I don't know if I promised myself I wouldn't get picky, but sometimes you do just feel you want to say something about what someone is saying. Sometimes this gets very confusing, especially when I read Letters to the Editor about other Letters to the Editor about stories I never read. I really have to start to cut the cord somewhere.
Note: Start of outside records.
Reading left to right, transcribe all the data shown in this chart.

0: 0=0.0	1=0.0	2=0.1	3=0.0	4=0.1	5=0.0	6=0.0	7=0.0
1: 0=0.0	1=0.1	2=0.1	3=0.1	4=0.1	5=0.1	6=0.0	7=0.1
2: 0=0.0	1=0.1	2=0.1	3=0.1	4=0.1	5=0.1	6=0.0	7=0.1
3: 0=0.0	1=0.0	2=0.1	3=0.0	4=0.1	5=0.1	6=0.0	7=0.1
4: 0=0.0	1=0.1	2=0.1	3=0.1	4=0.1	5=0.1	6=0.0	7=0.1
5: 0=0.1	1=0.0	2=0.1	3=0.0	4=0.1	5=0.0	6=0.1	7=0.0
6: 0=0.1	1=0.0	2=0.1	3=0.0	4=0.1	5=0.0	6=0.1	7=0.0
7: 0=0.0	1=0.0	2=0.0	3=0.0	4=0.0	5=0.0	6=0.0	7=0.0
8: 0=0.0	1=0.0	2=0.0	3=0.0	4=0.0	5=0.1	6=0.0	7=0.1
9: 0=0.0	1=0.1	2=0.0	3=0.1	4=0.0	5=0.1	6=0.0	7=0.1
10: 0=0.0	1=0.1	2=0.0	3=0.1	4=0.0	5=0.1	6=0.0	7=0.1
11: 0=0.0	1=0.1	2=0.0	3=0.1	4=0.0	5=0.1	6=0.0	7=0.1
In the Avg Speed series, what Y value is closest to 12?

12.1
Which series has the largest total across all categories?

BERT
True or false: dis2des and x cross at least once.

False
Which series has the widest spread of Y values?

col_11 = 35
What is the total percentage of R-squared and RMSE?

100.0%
The following is culled from a 3-Star reader Amazon book review someone wrote on Last Call, Daniel Okrent's book on Prohibition. There are way more 5 and 4 star reviews, and only a smattering of lower ratings. For someone who claims not to be critical, the writer goes on about things that are not liked. The following:
The book is informative and lively, but eventually the mannerisms in the writing can get irritating, April 25, 2010
HARD WORDS. The author sometimes uses words that are rarely used in speech, and that are only encountered in the Scholastic Aptitude Test (SAT) that is taken by high school students. This is not a criticism of the book, it is only an observation. Of course, it is widely recognized that the ultimate book that uses hard words is Melville's MOBY DICK. At any rate, we encounter these words: dithyramb (page 25), anodyne (p. 18), emolument (p. 29), eponymous (p. 35), punctilious (p. 45), disingenuous (p. 93), eulogists (p.110).
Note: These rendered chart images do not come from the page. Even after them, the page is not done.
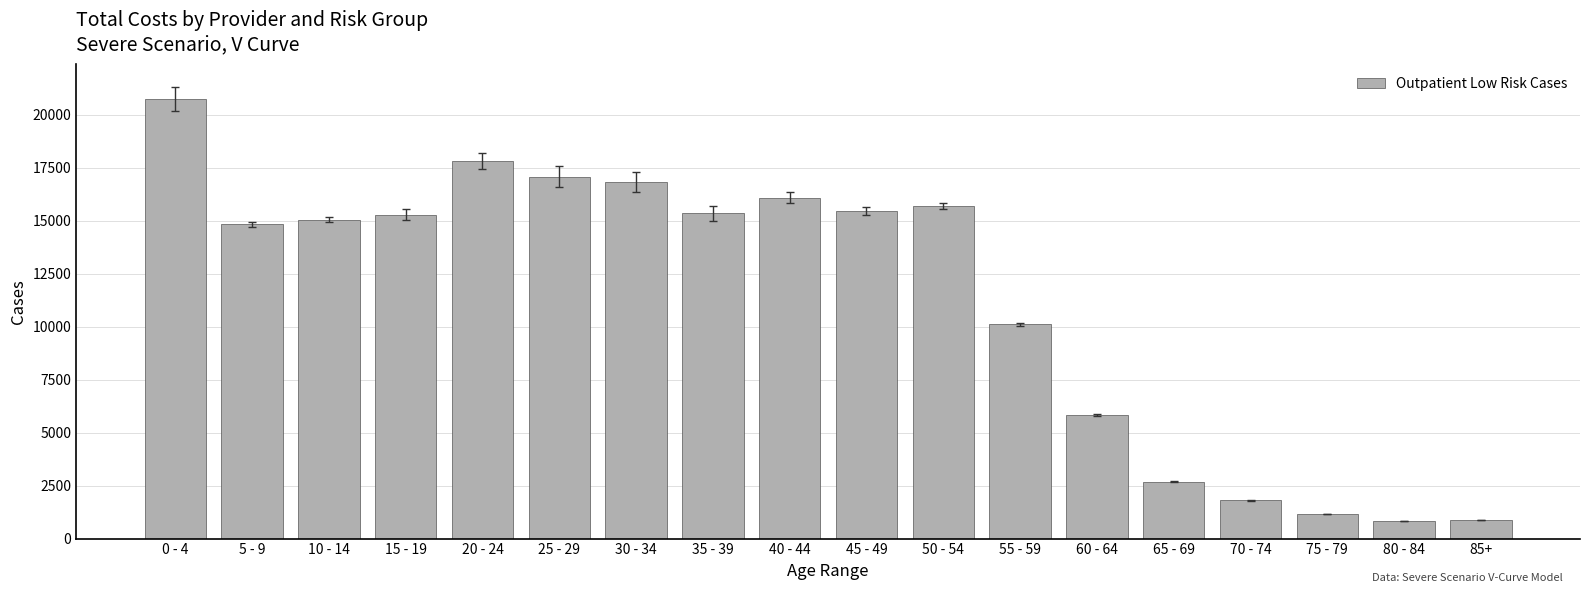

What is the value of the 10th bar from the left?

15455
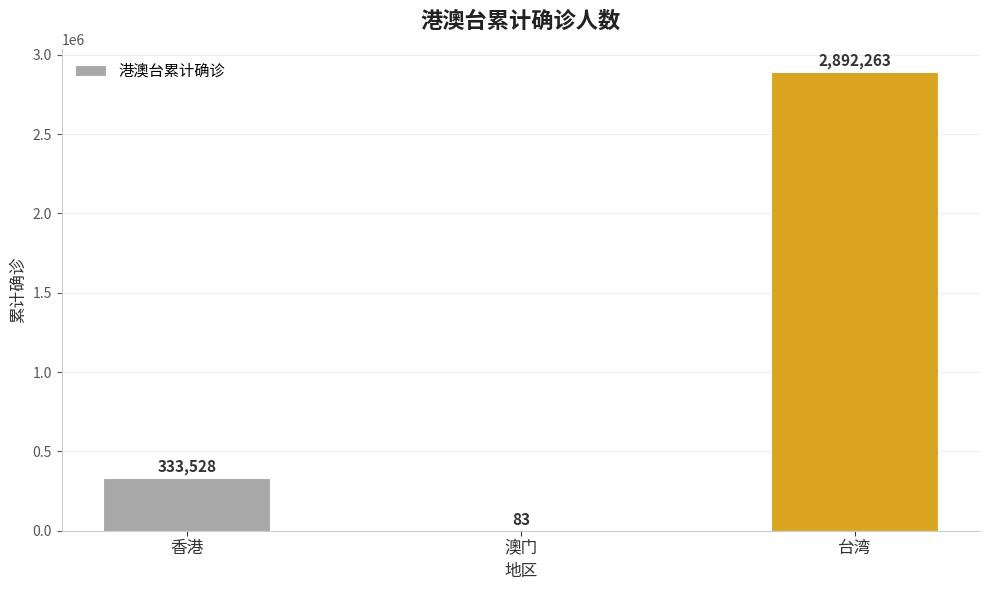

Where is the data nearest to the value 1446173?

香港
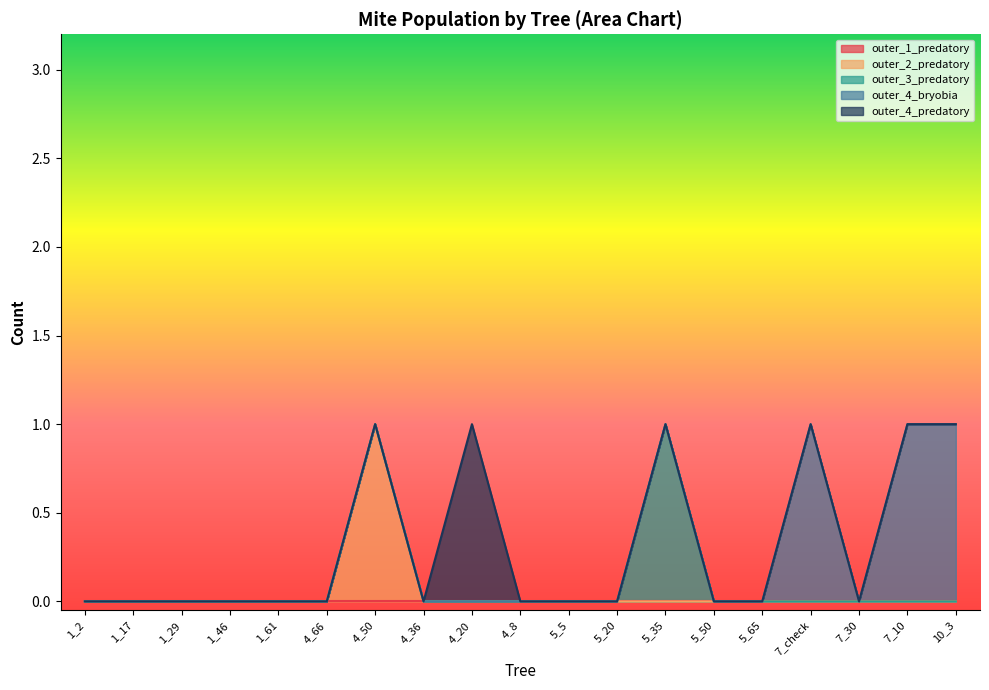

True or false: outer_3_predatory and outer_2_predatory intersect in this chart.

False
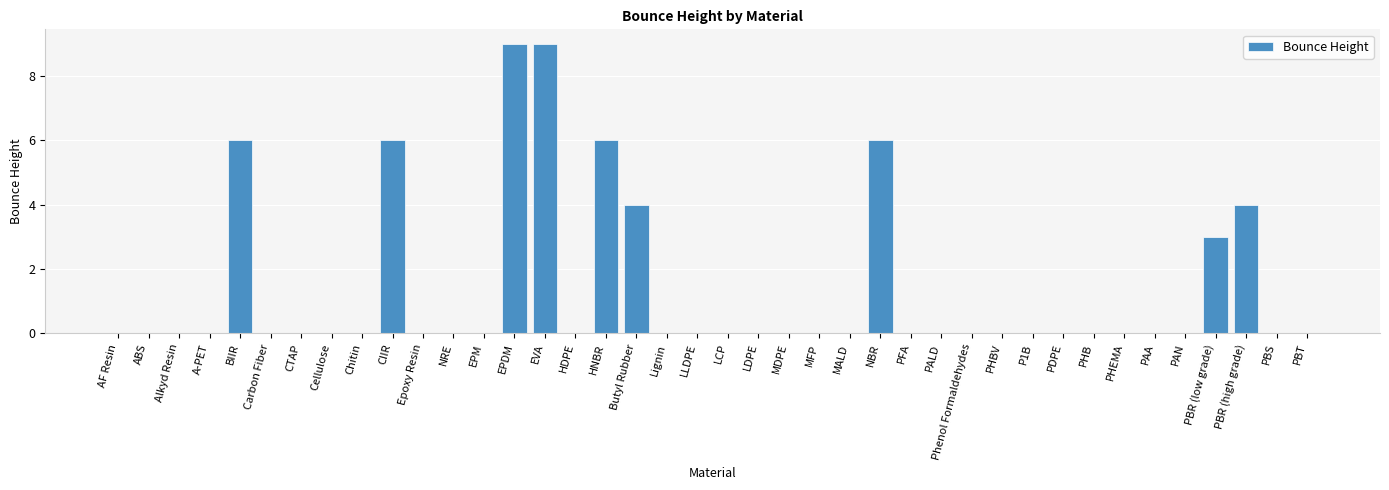

What is the sum of all values?

53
Hardly makes it Finnegan's Wake. But of course, that's not exactly what they said. Last Call is 468 pages long and the reviewer cites 7 words as examples of rarity. Perhaps. But the list stops by page 110. I guess Mr. Okrent got a hold of himself, or the reader knew all the other ones that came after.
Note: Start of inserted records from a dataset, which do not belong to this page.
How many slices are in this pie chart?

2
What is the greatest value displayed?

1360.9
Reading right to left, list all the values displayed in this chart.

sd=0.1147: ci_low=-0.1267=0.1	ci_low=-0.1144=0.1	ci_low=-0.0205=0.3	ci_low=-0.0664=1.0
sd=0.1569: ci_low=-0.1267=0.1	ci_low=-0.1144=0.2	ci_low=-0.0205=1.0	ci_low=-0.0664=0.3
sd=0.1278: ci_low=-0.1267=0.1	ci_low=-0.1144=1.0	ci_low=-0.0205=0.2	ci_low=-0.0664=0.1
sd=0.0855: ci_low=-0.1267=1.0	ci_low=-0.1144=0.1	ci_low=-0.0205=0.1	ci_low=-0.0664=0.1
Certainly nothing wrong with being sent to the dictionary now and then. Another reviewer notes they were sent to the online dictionary now and then. I confess to being sent to the hard copy ones. And I didn't mind. I learned a few new words.
Like today. In a book review in the WSJ of Voyager, by Stephen J. Pyne, the reviewer, Glenn Harlan Reynolds, uses the word "hairshirt" to describe a confab of guilt ridden academics talking about space colonization.
I couldn't get the definition from the context, so I had to look it up. It's a great word. I can't wait for someone on Fox News to use it. I think I can guess the context.